The requirement for the Sanpatong study area was to generate high resolution map products with high geometric accuracy. It is essential to establish a good ground control of the mapping area to generate accurate map products. Ground control points (GCP) are points of known coordinates in the area of interest which are clearly visible in the acquired images. A well distributed ground control network was established and surveyed with a high end Real Time Kinematic (RTK) Global Navigation Satellite System (GNSS) unit. GNSS is the correct terminology for what is frequently just called “GPS” but in fact, the Global Positioning System (GPS) constellation of satellites which allows navigation on the ground, is just one, of many, GNSS’s. Others are for example GALILEO or GLONASS (from the European Union and Russia, respectively). Most of our smartphones are not equipped with GPS, but GNSS, as they are capable of using many different constellations to track the users spatial position. Thailand’s CORS (Continuously Operating Reference Station) network was used to obtain RTK corrections through the internet. A total of 9 ground control points were established to an accuracy of 2 cm. Ground control establishment and surveying was done by GIC-AIT, and elevated considerably the rigor of the drone mapping activities in the un-conference. In Mae Chan, the missions were flown solely with the onboard GPS unit providing the location of each image.

6) Post-processing

Figure 9. Individual drone images

Even with high processing speed computers it can take some time to process all the images that are collected, as they are usually thousands if not tens of thousands. Essentially, what the software does is stitching the images together after removing their inherited errors to produce a map. In addition to the generated 2D orthomap, it is possible to map the elevation by adopting photogrammetric methods. The processing was done by the GIC staff using Pix4D mapper software at GIC-AIT in Bangkok.

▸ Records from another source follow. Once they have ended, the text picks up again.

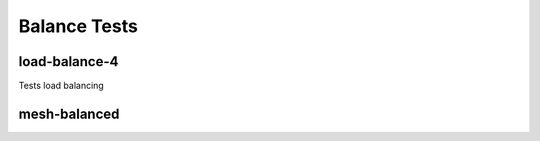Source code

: -------------
Balance Tests
-------------


load-balance-4
==============

Tests load balancing

mesh-balanced
=============
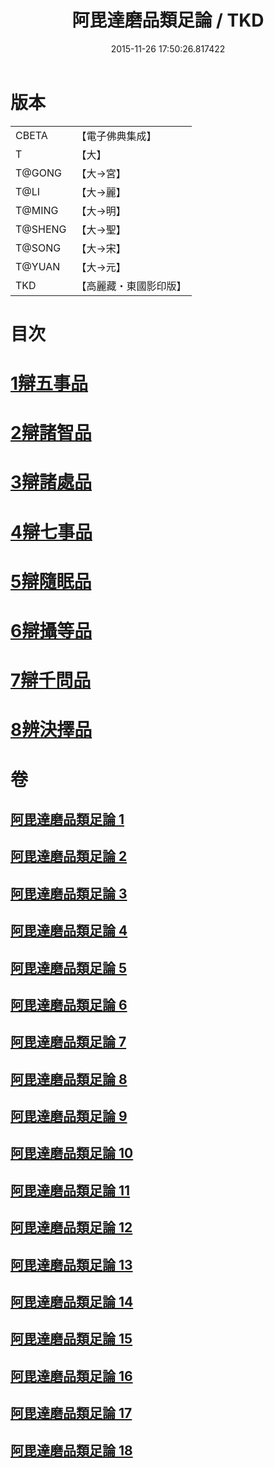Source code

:#+TITLE: 阿毘達磨品類足論 / TKD
#+DATE: 2015-11-26 17:50:26.817422
* 版本
 |     CBETA|【電子佛典集成】|
 |         T|【大】     |
 |    T@GONG|【大→宮】   |
 |      T@LI|【大→麗】   |
 |    T@MING|【大→明】   |
 |   T@SHENG|【大→聖】   |
 |    T@SONG|【大→宋】   |
 |    T@YUAN|【大→元】   |
 |       TKD|【高麗藏・東國影印版】|

* 目次
* [[file:KR6l0007_001.txt::001-0692b23][1辯五事品]]
* [[file:KR6l0007_001.txt::0694b3][2辯諸智品]]
* [[file:KR6l0007_002.txt::0696b14][3辯諸處品]]
* [[file:KR6l0007_002.txt::0698b27][4辯七事品]]
* [[file:KR6l0007_003.txt::0702a7][5辯隨眠品]]
* [[file:KR6l0007_005.txt::0711b6][6辯攝等品]]
* [[file:KR6l0007_010.txt::0733a17][7辯千問品]]
* [[file:KR6l0007_018.txt::018-0766a6][8辨決擇品]]
* 卷
** [[file:KR6l0007_001.txt][阿毘達磨品類足論 1]]
** [[file:KR6l0007_002.txt][阿毘達磨品類足論 2]]
** [[file:KR6l0007_003.txt][阿毘達磨品類足論 3]]
** [[file:KR6l0007_004.txt][阿毘達磨品類足論 4]]
** [[file:KR6l0007_005.txt][阿毘達磨品類足論 5]]
** [[file:KR6l0007_006.txt][阿毘達磨品類足論 6]]
** [[file:KR6l0007_007.txt][阿毘達磨品類足論 7]]
** [[file:KR6l0007_008.txt][阿毘達磨品類足論 8]]
** [[file:KR6l0007_009.txt][阿毘達磨品類足論 9]]
** [[file:KR6l0007_010.txt][阿毘達磨品類足論 10]]
** [[file:KR6l0007_011.txt][阿毘達磨品類足論 11]]
** [[file:KR6l0007_012.txt][阿毘達磨品類足論 12]]
** [[file:KR6l0007_013.txt][阿毘達磨品類足論 13]]
** [[file:KR6l0007_014.txt][阿毘達磨品類足論 14]]
** [[file:KR6l0007_015.txt][阿毘達磨品類足論 15]]
** [[file:KR6l0007_016.txt][阿毘達磨品類足論 16]]
** [[file:KR6l0007_017.txt][阿毘達磨品類足論 17]]
** [[file:KR6l0007_018.txt][阿毘達磨品類足論 18]]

Three different products were obtained from the drone surveys: Orthophotos: which are geometrically corrected aerial photographs such that the scale of the photograph is uniform and can be utilized as a map. Digital surface models (DSM) and digital terrain models (DTM) represent elevation data in the images. Together both DTM and DSM are sometimes referred to as digital elevation models (DEMs). A DSM shows the surface elevation at the “top” of the surface, like tree canopies and house roofs, for example, whereas a DTM shows the elevation at the terrain base, or in other words the elevation of the ground.

7) Sharing

Many of the products were shared on the GeoNode web GIS application for the UR field lab and also on the OpenAerialMap platform

Using the maps developed:
The products developed are used in the context of flooding to map in higher spatial and temporal resolution the vulnerability of given communities to flooding. Drones can be deployed quickly, and can image under the cloud cover, where satellites cannot. Drones provide very high resolution imagery, where minute details can be picked out of the imagery. Such high resolution images from satellites cost a lot of money, and even if money were no object, it is not guaranteed that the area of interest (AOI) has been imaged recently in good quality (for example, with low cloud cover). Additionally, drone imagery can be deployed even more quickly, forgoing post-processing steps, if imagery is needed promptly in rescue and post-disaster phases. Our work highlighted the need for clear regulations and communications that identify who the operators are and what they are capable of in terms of acquiring drone imagery and maps in pre-disaster and post-disaster phases. Currently there are conflicting resources on drone flight regulations (licensing and registration) and no-fly zones, restricting the use of this leap-frog technology.

Acknowledgements

Thanks to the GIC-AIT team, the authors of this blog post as well as Dr. Kavinda Gunasekara (Senior Program Specialist- Geoinformatics Center, AIT) and Dr. Manzul Kumar Hazarika (Director- Geoinformatics Center. AIT). Special thanks to Dr. Phonpat Hemwan and his tea from Faculty Of Social Sciences, ChiangMai University for providing historical flood data and for the support during the field work.